Self-improvement (measured prompt optimization)¶
Added in v0.18.0 — track 4 of the AGI-direction roadmap.
The agent can rewrite its own instructions — but only adopts a change it can measure. Given a base prompt and a handful of labelled examples, the optimizer proposes variants, scores each on the examples, and keeps a variant only if it strictly beats the base.
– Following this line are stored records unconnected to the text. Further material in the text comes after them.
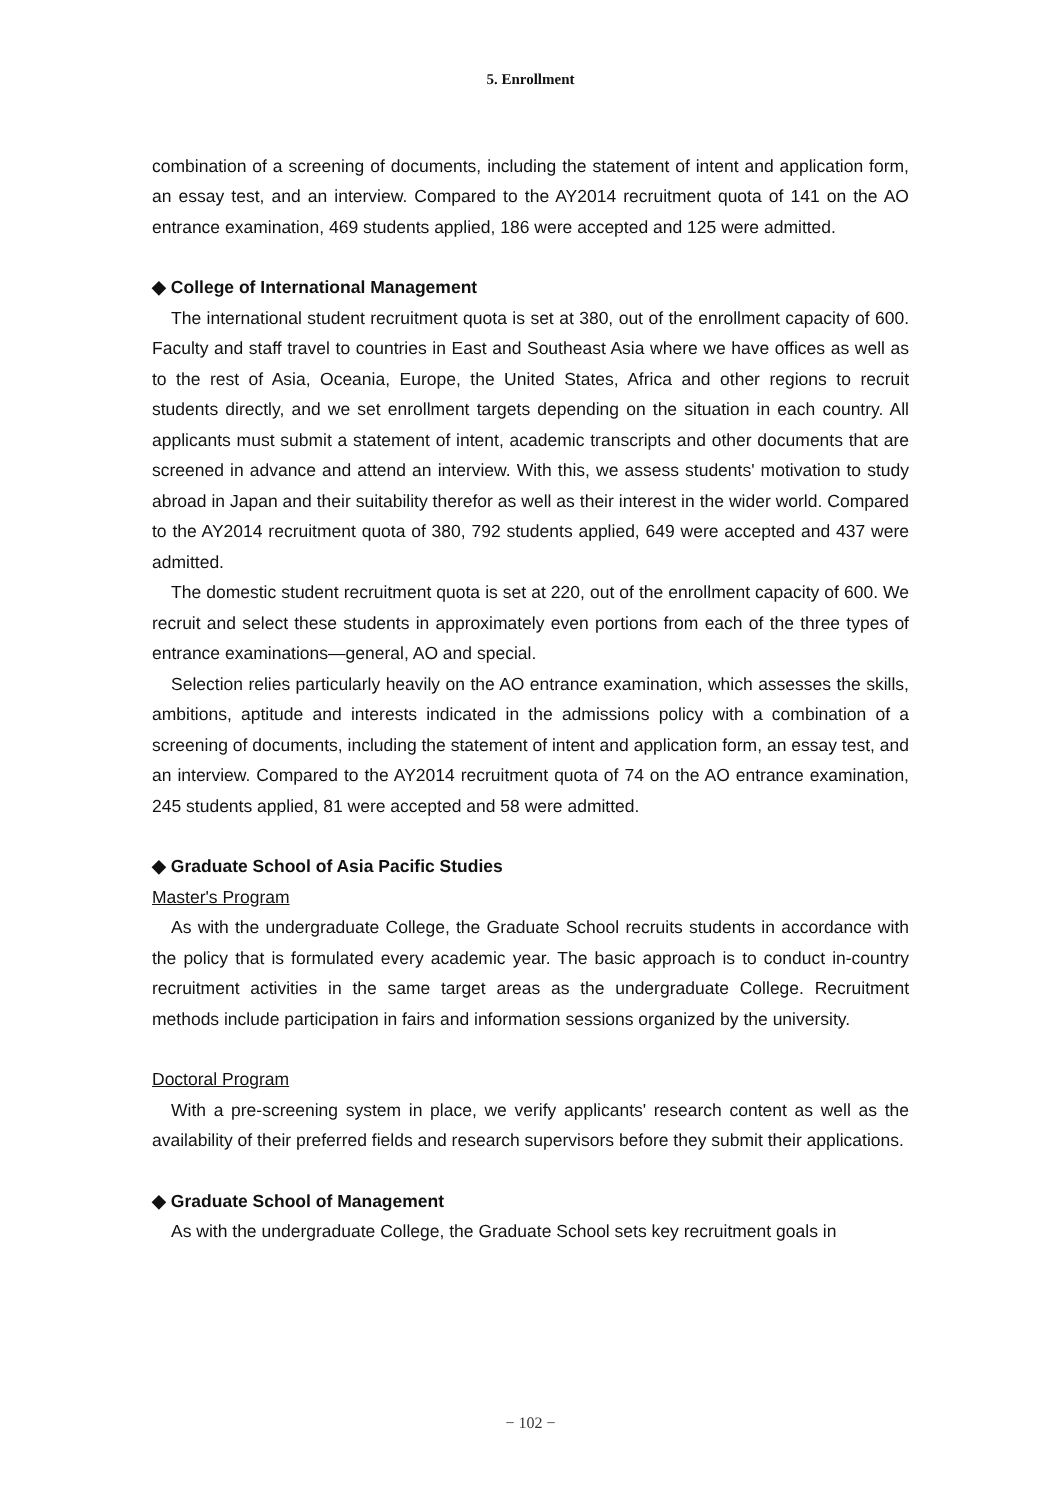5. Enrollment
combination of a screening of documents, including the statement of intent and application form, an essay test, and an interview. Compared to the AY2014 recruitment quota of 141 on the AO entrance examination, 469 students applied, 186 were accepted and 125 were admitted.
◆ College of International Management
The international student recruitment quota is set at 380, out of the enrollment capacity of 600. Faculty and staff travel to countries in East and Southeast Asia where we have offices as well as to the rest of Asia, Oceania, Europe, the United States, Africa and other regions to recruit students directly, and we set enrollment targets depending on the situation in each country. All applicants must submit a statement of intent, academic transcripts and other documents that are screened in advance and attend an interview. With this, we assess students' motivation to study abroad in Japan and their suitability therefor as well as their interest in the wider world. Compared to the AY2014 recruitment quota of 380, 792 students applied, 649 were accepted and 437 were admitted.
The domestic student recruitment quota is set at 220, out of the enrollment capacity of 600. We recruit and select these students in approximately even portions from each of the three types of entrance examinations—general, AO and special.
Selection relies particularly heavily on the AO entrance examination, which assesses the skills, ambitions, aptitude and interests indicated in the admissions policy with a combination of a screening of documents, including the statement of intent and application form, an essay test, and an interview. Compared to the AY2014 recruitment quota of 74 on the AO entrance examination, 245 students applied, 81 were accepted and 58 were admitted.
◆ Graduate School of Asia Pacific Studies
Master's Program
As with the undergraduate College, the Graduate School recruits students in accordance with the policy that is formulated every academic year. The basic approach is to conduct in-country recruitment activities in the same target areas as the undergraduate College. Recruitment methods include participation in fairs and information sessions organized by the university.
Doctoral Program
With a pre-screening system in place, we verify applicants' research content as well as the availability of their preferred fields and research supervisors before they submit their applications.
◆ Graduate School of Management
As with the undergraduate College, the Graduate School sets key recruitment goals in
− 102 −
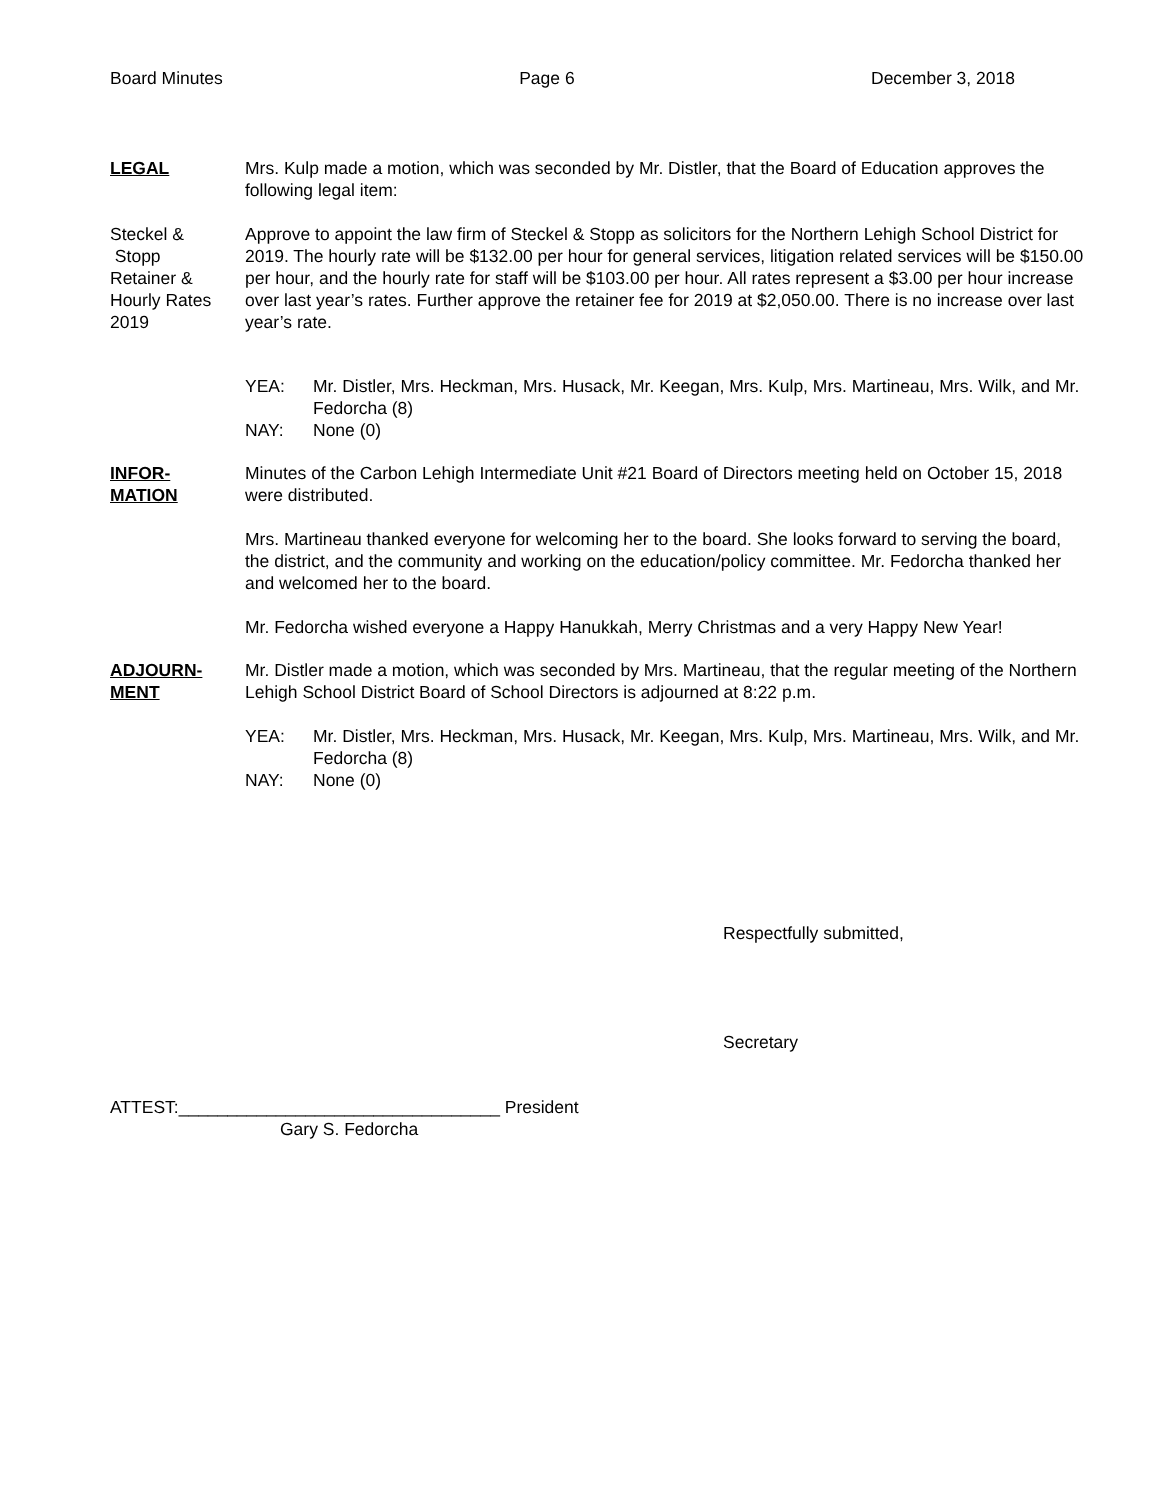Board Minutes Page 6 December 3, 2018
LEGAL Mrs. Kulp made a motion, which was seconded by Mr. Distler, that the Board of Education approves the following legal item:
Steckel &
Stopp
Retainer &
Hourly Rates
2019
Approve to appoint the law firm of Steckel & Stopp as solicitors for the Northern Lehigh School District for 2019. The hourly rate will be $132.00 per hour for general services, litigation related services will be $150.00 per hour, and the hourly rate for staff will be $103.00 per hour. All rates represent a $3.00 per hour increase over last year’s rates. Further approve the retainer fee for 2019 at $2,050.00. There is no increase over last year’s rate.
YEA: Mr. Distler, Mrs. Heckman, Mrs. Husack, Mr. Keegan, Mrs. Kulp, Mrs. Martineau, Mrs. Wilk, and Mr. Fedorcha (8)
NAY: None (0)
INFOR-
MATION
Minutes of the Carbon Lehigh Intermediate Unit #21 Board of Directors meeting held on October 15, 2018 were distributed.
Mrs. Martineau thanked everyone for welcoming her to the board. She looks forward to serving the board, the district, and the community and working on the education/policy committee. Mr. Fedorcha thanked her and welcomed her to the board.
Mr. Fedorcha wished everyone a Happy Hanukkah, Merry Christmas and a very Happy New Year!
ADJOURN-
MENT
Mr. Distler made a motion, which was seconded by Mrs. Martineau, that the regular meeting of the Northern Lehigh School District Board of School Directors is adjourned at 8:22 p.m.
YEA: Mr. Distler, Mrs. Heckman, Mrs. Husack, Mr. Keegan, Mrs. Kulp, Mrs. Martineau, Mrs. Wilk, and Mr. Fedorcha (8)
NAY: None (0)
Respectfully submitted,
Secretary
ATTEST:_________________________________ President
Gary S. Fedorcha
Bounded, verified recursive self-improvement (DSPy / TextGrad / STOP-style) — no unmeasured change ever ships.
base prompt ──▶ propose variants ──▶ score each on examples ──▶ keep the best (only if it beats base)
(TemplateProposer / (SubstringScorer /
LLMPromptProposer) ExactMatchScorer)
CLI¶
echo '[{"input": "2 + 2", "expected": "4"}, {"input": "3 + 5", "expected": "8"}]' > ex.json
riptide improve "Answer the arithmetic question." --examples ex.json --candidates 4 --out best.txt
# base score: 0.50
# best score: 1.00 (improved)
# wrote improved prompt to best.txt
#
# BEST PROMPT
# Answer the arithmetic question.
#
# Think step by step before giving the final answer.
In code¶
from riptide_watergraph.service import improve_prompt
from riptide_watergraph.optimize import Example
result = improve_prompt(
"Answer the question.",
[Example(input="capital of France?", expected="Paris")],
candidates=4,
)
print(result.base_score, "->", result.best_score, "improved" if result.improved else "kept base")
print(result.best_prompt)
Or drive the primitive directly with your own runner/proposer/scorer:
from riptide_watergraph.optimize import optimize_prompt, TemplateProposer, SubstringScorer
result = optimize_prompt(
base_prompt, examples,
runner=lambda prompt, inp: my_model(prompt, inp), # how a prompt is executed on an input
proposer=TemplateProposer(), scorer=SubstringScorer(), candidates=5,
)
The seam (swappable)¶
| Interface | Default | Purpose |
|---|---|---|
Proposer |
TemplateProposer (offline) / LLMPromptProposer |
propose rewrites of a prompt |
Scorer |
SubstringScorer / ExactMatchScorer |
measure a prediction vs the expected answer |
optimize_prompt(...) |
— | base vs candidates → adopt only a strictly-better variant |
OptimizationResult reports base_score, best_score, the improved flag, and every candidate's score
— so the gain (or lack of one) is always auditable. Offline, the deterministic TemplateProposer +
SubstringScorer make the whole loop run without a key.
Roadmap context¶
Track 4 of the AGI-direction roadmap (after SkillForge,
cognitive memory, and deliberate reasoning). The same
Scorer/eval seam feeds what's next: optimizing role prompts and the composer policy against the
eval suite, and an autonomy loop with a self-generated curriculum.